Tabloid celebrity coverboy Brad Pitt is planning to build at least 150 eco-friendly homes in New Orleans’ Lower 9th Ward by the end of the summer of 2008, as part of the Make It Right initiative designed to help the area recover from Hurricane Katrina. “I’m hoping we can expand here and expand over into the rest of New Orleans,” the 43-year-old actor said Monday morning in an interview on NBC’s “Today” show as he walked through the devastated neighborhood.
Pitt, who has also worked with the environmental organization Global Green USA to build five single-family homes and an 18-unit apartment complex and community center, has pledged $5 million of his own money toward the project and - calling himself “not much of a salesman” - was campaigning for more donations for the cause.”I mean, this is really an adopt-a-house campaign,” he said. “I’m asking for foundations, for high net-worth individuals, for church groups, for corporations to come in and adopt a house — basically, $150,000 will get a family back in their home.”

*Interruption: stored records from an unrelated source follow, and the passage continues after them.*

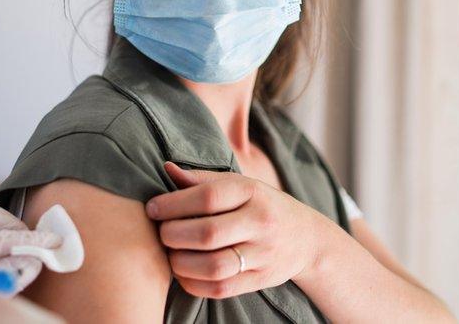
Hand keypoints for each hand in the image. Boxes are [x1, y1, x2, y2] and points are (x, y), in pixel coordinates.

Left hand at [145, 161, 327, 298]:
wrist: (305, 238)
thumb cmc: (260, 205)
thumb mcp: (239, 184)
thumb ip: (203, 180)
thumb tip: (167, 169)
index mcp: (252, 192)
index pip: (208, 196)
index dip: (173, 204)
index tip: (152, 209)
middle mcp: (261, 222)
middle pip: (208, 233)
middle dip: (173, 235)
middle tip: (161, 233)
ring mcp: (263, 254)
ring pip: (214, 266)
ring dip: (181, 263)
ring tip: (170, 255)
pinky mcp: (261, 280)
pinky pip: (221, 289)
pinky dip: (194, 284)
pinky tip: (183, 273)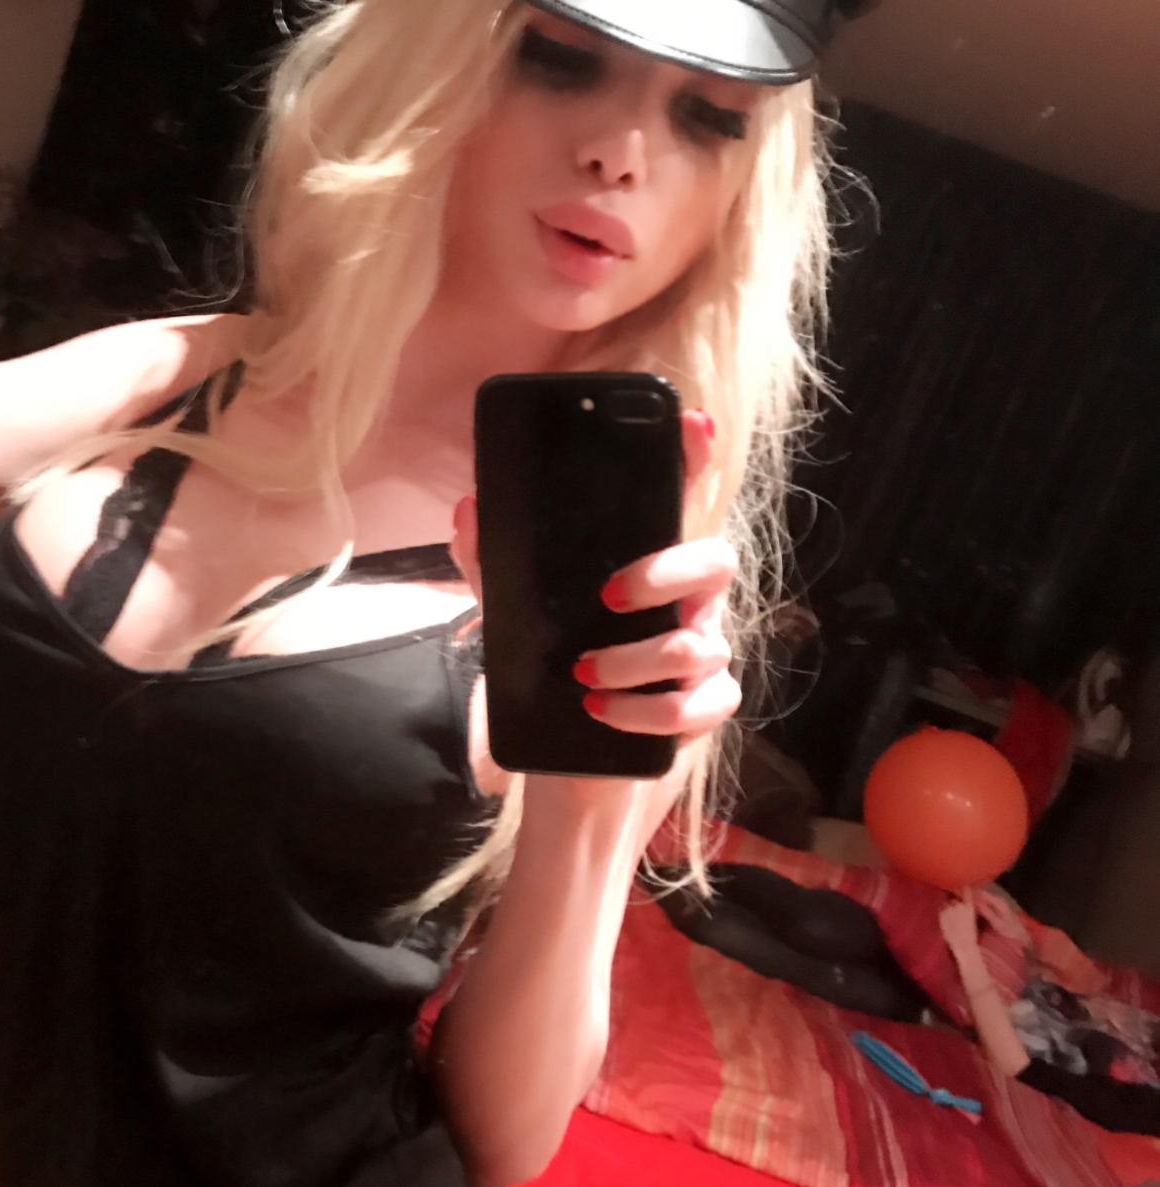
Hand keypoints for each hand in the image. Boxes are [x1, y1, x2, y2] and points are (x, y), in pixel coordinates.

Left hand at [449, 407, 739, 758]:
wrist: (566, 761)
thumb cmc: (555, 673)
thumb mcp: (517, 615)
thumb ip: (492, 565)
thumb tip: (468, 509)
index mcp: (649, 567)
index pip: (680, 502)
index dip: (694, 461)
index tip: (693, 424)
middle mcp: (688, 604)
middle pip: (717, 561)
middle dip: (666, 574)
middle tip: (608, 596)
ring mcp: (704, 656)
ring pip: (699, 645)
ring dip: (635, 661)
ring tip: (582, 676)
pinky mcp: (705, 709)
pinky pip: (700, 705)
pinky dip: (646, 711)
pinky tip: (603, 711)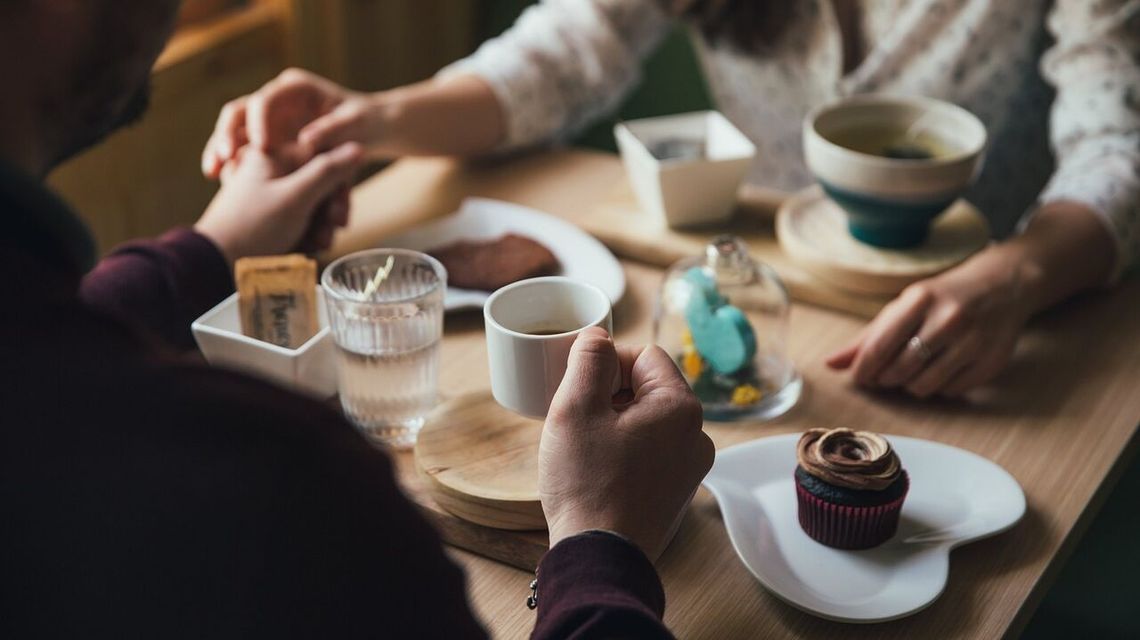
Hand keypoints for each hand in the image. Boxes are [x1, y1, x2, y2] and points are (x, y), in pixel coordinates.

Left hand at [195, 142, 361, 263]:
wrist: (215, 262)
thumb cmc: (253, 227)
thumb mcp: (296, 197)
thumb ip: (328, 171)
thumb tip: (357, 146)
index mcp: (273, 154)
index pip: (322, 157)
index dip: (337, 185)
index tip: (338, 211)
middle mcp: (271, 170)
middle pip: (319, 183)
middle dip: (328, 211)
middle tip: (330, 233)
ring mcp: (269, 193)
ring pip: (311, 204)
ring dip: (320, 226)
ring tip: (316, 246)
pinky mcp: (268, 215)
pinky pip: (298, 219)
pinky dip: (306, 233)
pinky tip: (306, 248)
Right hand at [201, 68, 384, 179]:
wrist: (373, 129)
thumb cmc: (367, 121)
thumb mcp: (356, 124)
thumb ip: (333, 129)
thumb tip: (307, 139)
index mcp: (296, 88)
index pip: (266, 99)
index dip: (259, 122)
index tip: (261, 147)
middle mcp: (278, 100)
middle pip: (240, 113)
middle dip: (226, 135)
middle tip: (222, 160)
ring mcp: (270, 120)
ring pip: (235, 132)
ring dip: (221, 150)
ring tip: (212, 173)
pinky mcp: (269, 140)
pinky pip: (242, 150)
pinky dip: (232, 164)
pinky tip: (221, 180)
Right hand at [540, 327, 714, 560]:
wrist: (598, 557)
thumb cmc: (587, 484)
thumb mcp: (575, 408)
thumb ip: (588, 359)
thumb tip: (597, 336)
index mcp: (680, 407)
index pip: (644, 355)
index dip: (606, 364)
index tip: (579, 388)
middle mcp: (697, 435)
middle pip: (647, 388)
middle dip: (609, 395)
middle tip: (577, 420)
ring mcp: (690, 467)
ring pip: (647, 421)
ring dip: (614, 423)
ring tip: (585, 448)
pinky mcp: (676, 491)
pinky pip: (650, 451)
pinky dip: (624, 451)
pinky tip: (597, 471)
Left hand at [826, 248, 1033, 397]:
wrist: (1004, 286)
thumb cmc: (942, 298)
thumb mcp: (904, 306)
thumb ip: (867, 337)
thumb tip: (830, 364)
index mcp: (921, 299)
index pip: (879, 346)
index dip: (863, 369)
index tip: (858, 377)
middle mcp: (949, 319)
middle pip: (899, 370)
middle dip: (885, 378)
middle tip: (886, 373)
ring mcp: (974, 342)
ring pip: (924, 386)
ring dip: (910, 386)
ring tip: (913, 370)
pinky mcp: (991, 362)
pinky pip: (950, 391)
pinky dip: (938, 387)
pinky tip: (941, 369)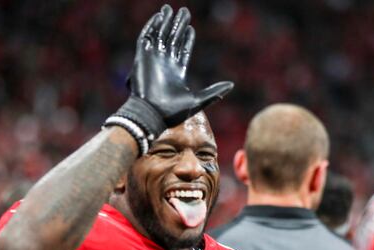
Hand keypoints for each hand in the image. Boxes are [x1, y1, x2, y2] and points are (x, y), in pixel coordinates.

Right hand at [105, 5, 233, 154]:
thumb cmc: (173, 112)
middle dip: (178, 25)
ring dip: (165, 22)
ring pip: (160, 35)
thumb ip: (214, 92)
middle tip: (184, 11)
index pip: (183, 50)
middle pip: (172, 39)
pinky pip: (146, 38)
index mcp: (177, 73)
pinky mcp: (142, 57)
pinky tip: (159, 16)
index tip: (191, 28)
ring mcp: (153, 60)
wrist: (152, 114)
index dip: (187, 39)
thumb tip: (231, 85)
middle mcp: (164, 64)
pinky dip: (151, 26)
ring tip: (170, 9)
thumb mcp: (198, 101)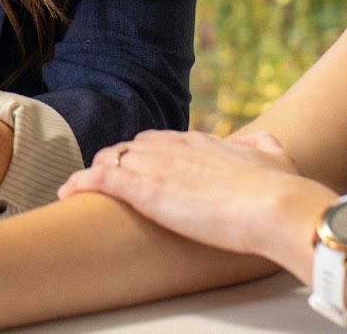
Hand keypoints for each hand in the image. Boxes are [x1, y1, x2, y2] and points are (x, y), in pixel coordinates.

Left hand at [59, 130, 332, 267]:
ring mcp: (158, 166)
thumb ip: (262, 144)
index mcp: (202, 142)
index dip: (147, 154)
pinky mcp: (146, 190)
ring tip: (84, 190)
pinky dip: (81, 183)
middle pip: (133, 148)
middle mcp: (176, 148)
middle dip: (119, 163)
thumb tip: (254, 141)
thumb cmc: (280, 188)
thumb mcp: (276, 155)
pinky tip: (67, 191)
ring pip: (113, 159)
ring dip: (98, 173)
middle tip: (110, 182)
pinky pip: (101, 179)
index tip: (141, 167)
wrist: (275, 206)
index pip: (161, 140)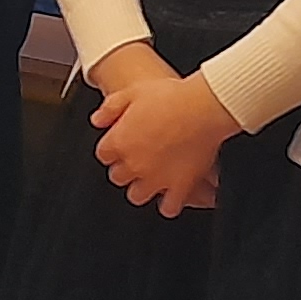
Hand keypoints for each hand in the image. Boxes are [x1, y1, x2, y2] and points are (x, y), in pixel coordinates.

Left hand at [89, 56, 239, 217]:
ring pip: (137, 196)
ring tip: (152, 177)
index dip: (112, 148)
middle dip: (125, 168)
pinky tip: (172, 194)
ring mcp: (156, 178)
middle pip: (118, 177)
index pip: (104, 155)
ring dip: (142, 187)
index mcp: (119, 141)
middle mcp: (134, 164)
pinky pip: (168, 207)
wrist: (203, 108)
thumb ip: (111, 107)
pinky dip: (169, 204)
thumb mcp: (134, 91)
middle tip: (138, 157)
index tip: (121, 143)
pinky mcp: (179, 187)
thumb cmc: (172, 97)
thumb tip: (97, 120)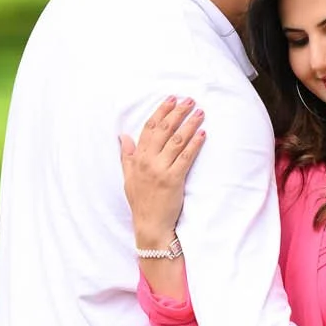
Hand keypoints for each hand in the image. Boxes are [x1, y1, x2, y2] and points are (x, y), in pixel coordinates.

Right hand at [120, 96, 205, 245]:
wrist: (150, 225)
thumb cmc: (141, 202)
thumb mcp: (128, 178)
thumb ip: (127, 156)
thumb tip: (123, 136)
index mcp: (137, 158)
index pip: (149, 128)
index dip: (161, 111)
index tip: (171, 99)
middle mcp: (147, 161)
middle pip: (164, 130)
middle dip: (177, 112)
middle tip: (190, 101)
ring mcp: (160, 170)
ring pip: (176, 140)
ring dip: (189, 124)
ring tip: (199, 113)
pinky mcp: (173, 179)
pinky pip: (186, 157)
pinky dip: (195, 144)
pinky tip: (202, 134)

The Make It Right website says Pitt and partner Steve Bing are committed to:
- Building 150 houses in the Lower 9th Ward
- Ensuring a green, affordable, sustainable, and replicable community to serve as a model for further rebuilding
- Including the Lower 9th Ward community as an integral part of the process
- Forming a core team of local, national and international architects
- Utilizing sustainable construction practices; William McDonough + Partners, an internationally recognized practitioner of Cradle to Cradle design, will lead this effort.
- A finance plan that ensures that residents who wish to return to the Lower Ninth Ward can do so without further financial hardship
The organization’s commitment to sustainability isn’t just a surface thing - the Cradle to Grave design philosophy, developed by William McDonough and Michael Braungart in Cradle to Cradle: Remaking the Way We Make Things (North Point Press, 2002), was inspired by natural systems. Here’s how: In the natural world, the sun continually generates new growth and feeds living systems. One organism’s waste nourishes another - waste equals food. Ideally, all products could be reused as nutrients in either biological or technical systems, indefinitely recycled back into comparable products.
I’m not a huge Brad Pitt fan - never have been. I’m not the right demographic, I guess. But in a world filled with celebrities making shallow PR gestures, it’s hard not to like one who is putting $5 million of his own money into this kind of venture, along with, clearly, a lot of thought.